O gato

O gato surgiu das folhagens, negro como a peste, e avançou sobre o muro estreito, resoluto e seguro, mas também elegante, como uma mulher em saltos altos. Eu estava estirado sobre uma cadeira de praia velha na calçada, tentando aproveitar o Sol e me concentrar num livro de poesia – e falhando desgraçadamente; sou um leitor de poesia às raias do miserável.

Em outro sábado qualquer, eu provavelmente estaria desperdiçando meu tempo e esfolando meus cotovelos sobre o balcão de um botequim, o Luzitano, vendo futebol e folheando o jornal, trocando impressões com velhotes, avacalhando e sendo avacalhado pelo balconista. Mas o absurdo conjunto das últimas circunstâncias me obrigou a uma abstinência entediante, e lá estava eu, um tanto a contragosto, tresnoitado e obtuso, metido numa bermuda jeans desbotada, circunscrito às mesmas coordenadas geográficas que o gato.

De modo que fui eu que cruzei o caminho do gato, e não o contrário.

Seja como for, o gato surgiu e me deu uma desculpa para abandonar de vez a leitura emperrada. No meio do muro ele parou e sentou sobre as patas traseiras, naquela pose dos gatos que equivale a de um homem ereto e confiante. O pelo negro reluzia ao Sol, e por um momento ele pareceu um grande bibelô de louça. (Uma lembrança da infância: minha avó costumava ter um pequeno gato de porcelana sobre a televisão empoeirada.)

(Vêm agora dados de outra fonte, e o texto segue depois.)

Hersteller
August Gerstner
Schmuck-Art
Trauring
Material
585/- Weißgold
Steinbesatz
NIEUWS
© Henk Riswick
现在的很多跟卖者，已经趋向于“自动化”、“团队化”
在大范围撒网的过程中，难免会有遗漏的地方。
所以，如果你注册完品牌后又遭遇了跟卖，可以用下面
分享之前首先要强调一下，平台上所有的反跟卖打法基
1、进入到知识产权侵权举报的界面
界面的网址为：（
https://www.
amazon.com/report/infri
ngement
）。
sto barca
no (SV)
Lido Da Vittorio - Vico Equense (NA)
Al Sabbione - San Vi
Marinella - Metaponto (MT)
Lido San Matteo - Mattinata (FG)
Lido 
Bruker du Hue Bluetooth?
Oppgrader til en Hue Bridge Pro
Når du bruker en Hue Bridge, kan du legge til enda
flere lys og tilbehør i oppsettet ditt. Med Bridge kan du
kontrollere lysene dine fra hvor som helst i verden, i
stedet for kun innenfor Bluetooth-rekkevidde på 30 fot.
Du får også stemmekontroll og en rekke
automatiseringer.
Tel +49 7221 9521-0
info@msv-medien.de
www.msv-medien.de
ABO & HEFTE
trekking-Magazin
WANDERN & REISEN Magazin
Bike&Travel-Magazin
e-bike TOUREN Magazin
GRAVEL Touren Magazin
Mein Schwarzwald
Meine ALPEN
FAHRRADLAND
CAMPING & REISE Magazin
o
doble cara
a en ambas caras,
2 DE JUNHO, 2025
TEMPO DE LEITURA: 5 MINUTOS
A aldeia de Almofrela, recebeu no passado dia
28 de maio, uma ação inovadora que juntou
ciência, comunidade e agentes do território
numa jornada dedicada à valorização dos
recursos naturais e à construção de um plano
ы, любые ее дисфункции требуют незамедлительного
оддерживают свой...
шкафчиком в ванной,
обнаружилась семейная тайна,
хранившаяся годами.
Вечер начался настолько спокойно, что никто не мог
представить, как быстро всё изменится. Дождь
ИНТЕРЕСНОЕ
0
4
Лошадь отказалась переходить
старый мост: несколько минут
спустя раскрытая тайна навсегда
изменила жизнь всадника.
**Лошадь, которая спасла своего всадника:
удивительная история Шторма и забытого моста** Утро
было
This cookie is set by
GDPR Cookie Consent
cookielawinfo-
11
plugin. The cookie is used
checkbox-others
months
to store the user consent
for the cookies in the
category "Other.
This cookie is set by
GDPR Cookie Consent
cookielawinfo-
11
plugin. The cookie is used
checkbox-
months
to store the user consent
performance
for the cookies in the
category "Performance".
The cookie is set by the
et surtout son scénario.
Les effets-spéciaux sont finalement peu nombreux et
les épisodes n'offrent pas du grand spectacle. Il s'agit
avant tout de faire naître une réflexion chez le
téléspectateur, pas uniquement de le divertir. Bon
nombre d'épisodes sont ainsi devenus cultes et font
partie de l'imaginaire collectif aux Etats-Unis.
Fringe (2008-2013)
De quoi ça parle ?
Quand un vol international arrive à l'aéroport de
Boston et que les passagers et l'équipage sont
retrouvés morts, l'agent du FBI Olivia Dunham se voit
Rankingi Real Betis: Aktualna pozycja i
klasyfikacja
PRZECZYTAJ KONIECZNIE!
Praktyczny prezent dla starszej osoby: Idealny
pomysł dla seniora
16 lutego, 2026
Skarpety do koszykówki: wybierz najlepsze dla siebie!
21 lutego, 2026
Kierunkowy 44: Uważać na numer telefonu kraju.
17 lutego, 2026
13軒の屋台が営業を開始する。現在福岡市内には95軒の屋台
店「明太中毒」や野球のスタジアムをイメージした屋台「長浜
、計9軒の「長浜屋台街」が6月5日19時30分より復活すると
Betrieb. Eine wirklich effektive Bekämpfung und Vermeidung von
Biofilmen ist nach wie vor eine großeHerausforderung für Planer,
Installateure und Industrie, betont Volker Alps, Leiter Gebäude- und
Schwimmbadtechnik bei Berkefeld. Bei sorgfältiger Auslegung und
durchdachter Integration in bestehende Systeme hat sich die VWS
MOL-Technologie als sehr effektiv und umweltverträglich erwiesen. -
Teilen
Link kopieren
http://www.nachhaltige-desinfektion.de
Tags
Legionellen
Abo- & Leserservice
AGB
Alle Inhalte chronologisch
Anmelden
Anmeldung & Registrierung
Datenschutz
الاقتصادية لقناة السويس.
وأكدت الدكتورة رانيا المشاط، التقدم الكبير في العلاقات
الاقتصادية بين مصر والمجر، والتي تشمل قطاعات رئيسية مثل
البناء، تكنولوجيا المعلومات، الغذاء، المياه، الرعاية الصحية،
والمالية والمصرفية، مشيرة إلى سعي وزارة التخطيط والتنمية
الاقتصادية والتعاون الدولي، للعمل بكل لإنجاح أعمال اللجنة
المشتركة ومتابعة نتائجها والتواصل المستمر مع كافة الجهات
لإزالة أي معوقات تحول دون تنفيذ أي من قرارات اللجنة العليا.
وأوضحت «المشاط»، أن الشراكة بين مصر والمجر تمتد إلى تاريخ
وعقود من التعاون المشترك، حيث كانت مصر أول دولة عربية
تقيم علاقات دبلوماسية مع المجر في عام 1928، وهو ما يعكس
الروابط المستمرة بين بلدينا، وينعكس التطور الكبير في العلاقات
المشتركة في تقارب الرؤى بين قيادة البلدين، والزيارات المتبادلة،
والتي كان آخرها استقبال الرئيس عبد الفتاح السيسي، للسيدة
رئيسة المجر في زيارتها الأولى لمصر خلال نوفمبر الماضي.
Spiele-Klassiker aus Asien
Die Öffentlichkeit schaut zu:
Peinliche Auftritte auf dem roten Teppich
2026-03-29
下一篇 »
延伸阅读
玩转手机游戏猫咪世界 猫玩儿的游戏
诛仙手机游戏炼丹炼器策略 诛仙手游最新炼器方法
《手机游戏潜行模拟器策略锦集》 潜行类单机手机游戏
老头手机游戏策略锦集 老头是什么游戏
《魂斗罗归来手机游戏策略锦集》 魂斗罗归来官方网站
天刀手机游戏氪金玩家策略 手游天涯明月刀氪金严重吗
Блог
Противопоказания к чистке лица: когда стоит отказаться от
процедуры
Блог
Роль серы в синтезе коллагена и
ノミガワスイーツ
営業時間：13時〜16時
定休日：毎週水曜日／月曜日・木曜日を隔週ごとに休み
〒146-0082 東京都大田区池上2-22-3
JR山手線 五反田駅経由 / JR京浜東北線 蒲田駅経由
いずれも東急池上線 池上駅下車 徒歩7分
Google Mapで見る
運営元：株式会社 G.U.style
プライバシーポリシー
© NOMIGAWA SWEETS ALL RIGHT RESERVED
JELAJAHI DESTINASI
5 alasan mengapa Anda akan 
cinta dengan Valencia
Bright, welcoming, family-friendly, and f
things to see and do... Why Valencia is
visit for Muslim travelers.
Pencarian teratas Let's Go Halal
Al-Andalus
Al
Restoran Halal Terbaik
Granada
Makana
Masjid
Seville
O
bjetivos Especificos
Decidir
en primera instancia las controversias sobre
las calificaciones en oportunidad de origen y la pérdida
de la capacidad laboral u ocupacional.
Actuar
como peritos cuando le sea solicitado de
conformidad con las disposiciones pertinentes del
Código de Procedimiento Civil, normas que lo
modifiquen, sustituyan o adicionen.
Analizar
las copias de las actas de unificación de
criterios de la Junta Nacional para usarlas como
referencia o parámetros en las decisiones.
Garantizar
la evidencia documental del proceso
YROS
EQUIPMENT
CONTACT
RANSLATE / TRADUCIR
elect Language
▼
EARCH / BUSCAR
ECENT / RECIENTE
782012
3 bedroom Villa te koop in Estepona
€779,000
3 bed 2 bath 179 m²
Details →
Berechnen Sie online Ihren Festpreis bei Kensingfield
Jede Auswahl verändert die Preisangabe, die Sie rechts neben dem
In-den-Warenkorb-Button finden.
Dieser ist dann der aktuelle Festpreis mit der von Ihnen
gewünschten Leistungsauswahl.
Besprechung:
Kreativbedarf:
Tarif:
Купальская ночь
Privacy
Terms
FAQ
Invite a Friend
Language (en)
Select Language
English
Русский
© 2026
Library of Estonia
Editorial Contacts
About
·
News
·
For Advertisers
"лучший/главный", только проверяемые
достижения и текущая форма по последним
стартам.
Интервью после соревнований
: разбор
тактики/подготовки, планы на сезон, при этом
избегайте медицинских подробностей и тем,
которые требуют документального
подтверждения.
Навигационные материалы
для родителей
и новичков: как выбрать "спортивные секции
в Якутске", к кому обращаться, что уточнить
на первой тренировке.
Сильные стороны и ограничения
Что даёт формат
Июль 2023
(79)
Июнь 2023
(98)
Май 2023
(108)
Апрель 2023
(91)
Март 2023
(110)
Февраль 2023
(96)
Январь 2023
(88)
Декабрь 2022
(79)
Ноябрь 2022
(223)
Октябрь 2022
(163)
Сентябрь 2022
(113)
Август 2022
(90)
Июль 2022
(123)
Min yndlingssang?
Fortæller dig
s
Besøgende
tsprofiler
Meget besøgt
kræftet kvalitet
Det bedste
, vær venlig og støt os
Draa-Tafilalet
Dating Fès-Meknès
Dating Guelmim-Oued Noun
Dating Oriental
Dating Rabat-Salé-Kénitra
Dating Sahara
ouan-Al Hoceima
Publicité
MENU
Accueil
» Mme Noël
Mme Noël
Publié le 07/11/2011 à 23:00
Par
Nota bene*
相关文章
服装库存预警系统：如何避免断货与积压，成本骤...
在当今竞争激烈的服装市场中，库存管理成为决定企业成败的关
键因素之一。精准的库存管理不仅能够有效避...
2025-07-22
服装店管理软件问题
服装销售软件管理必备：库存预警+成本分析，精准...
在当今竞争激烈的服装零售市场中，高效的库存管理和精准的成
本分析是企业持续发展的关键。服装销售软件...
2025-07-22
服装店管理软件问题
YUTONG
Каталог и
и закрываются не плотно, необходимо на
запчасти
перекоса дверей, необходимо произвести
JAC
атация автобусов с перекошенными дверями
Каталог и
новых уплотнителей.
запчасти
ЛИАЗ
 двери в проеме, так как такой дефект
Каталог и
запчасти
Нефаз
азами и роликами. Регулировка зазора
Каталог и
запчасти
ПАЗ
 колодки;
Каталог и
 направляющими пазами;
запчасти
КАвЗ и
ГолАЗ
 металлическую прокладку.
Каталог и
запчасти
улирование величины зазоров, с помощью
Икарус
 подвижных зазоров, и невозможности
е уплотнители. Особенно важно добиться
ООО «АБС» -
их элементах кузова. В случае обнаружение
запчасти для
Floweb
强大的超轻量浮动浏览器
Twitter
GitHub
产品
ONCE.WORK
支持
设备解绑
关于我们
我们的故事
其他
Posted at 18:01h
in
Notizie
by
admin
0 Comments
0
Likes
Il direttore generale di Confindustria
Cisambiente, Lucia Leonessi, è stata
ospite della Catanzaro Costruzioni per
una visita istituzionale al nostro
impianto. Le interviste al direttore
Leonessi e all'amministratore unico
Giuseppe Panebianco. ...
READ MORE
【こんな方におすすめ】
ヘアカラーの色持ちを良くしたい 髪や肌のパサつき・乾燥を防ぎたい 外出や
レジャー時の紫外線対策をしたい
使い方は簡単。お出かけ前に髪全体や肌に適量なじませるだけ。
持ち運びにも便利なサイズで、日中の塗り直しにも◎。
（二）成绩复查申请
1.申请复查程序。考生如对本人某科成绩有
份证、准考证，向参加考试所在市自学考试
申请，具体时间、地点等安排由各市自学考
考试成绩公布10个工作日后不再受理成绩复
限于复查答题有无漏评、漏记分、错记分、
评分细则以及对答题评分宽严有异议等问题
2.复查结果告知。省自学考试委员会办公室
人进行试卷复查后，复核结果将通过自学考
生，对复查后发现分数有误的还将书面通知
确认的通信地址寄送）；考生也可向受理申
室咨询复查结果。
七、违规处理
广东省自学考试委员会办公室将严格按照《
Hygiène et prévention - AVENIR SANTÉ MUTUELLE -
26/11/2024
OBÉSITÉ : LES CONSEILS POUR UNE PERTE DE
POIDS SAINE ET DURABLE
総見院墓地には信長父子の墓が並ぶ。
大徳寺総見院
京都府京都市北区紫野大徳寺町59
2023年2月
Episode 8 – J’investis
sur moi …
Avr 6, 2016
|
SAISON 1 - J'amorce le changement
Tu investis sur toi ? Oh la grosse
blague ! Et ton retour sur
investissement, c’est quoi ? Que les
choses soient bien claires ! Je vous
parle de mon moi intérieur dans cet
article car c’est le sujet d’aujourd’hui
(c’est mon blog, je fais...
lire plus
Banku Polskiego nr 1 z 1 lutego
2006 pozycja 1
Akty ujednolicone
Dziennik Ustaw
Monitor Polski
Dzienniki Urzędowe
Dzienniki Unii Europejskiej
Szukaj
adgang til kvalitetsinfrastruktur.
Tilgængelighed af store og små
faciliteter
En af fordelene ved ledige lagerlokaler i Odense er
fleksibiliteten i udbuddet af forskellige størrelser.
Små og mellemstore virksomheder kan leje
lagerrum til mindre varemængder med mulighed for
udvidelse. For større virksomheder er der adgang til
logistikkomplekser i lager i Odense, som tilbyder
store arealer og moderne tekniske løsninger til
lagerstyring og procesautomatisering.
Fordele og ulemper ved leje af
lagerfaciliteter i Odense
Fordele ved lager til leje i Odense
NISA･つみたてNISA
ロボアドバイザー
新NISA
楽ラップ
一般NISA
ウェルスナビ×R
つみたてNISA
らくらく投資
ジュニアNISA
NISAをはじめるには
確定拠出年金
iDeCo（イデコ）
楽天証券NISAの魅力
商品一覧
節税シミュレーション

O gato sobre o muro então me encarou com seus olhos de gato, daquela cor esquisita entre o amarelo e o verde, espécie de burro-quando-foge cintilante. E continuou olhando, como se considerasse as alternativas para contornar um problema insolúvel, um caso irremediável – eu, aquele curioso traste sob o Sol. Um gato é um estandarte do escárnio.

Por isso são admiráveis, os gatos, por sua autossuficiência e desprezo pelo resto. Admiráveis como é admirável um homem que se basta, indiferente à solidão. Ao contrário dos cachorros, que de admiráveis não têm nada, são apenas seres aporrinhativos. Inconvenientes, de uma submissão voluntária e desbragada, nem sequer floreada, quase orgulhosa. Como via de regra somos nós. Talvez aí resida a afinidade primeira.

O gato, porém, paira um degrau acima do restante da Criação, sobre o muro, escrutinando seus domínios. Pouco importa que a escritura seja minha. Ele não está nem aí. É uma questão maior. Ele é o vencedor moral porque autossuficiente, tem o direito inalienável de reinar sobre o que – conto aos outros – é meu.

Sobre o muro, o gato, enfim, cansou de mim, mais uma estúpida criatura sobre o globo, e, com o que me pareceu um bocejo, saltou e apressou-se a cruzar o pátio até desaparecer de vista. Tinha a empáfia e o desdém de quem apenas checa a situação, se assegura da calmaria e vai embora – o resto não lhe diz respeito. Para que chatear-se em demasia?

E eu fique lá, ao Sol, pensando na autossuficiência dos gatos: uma meta realmente valorosa a se perseguir na vida.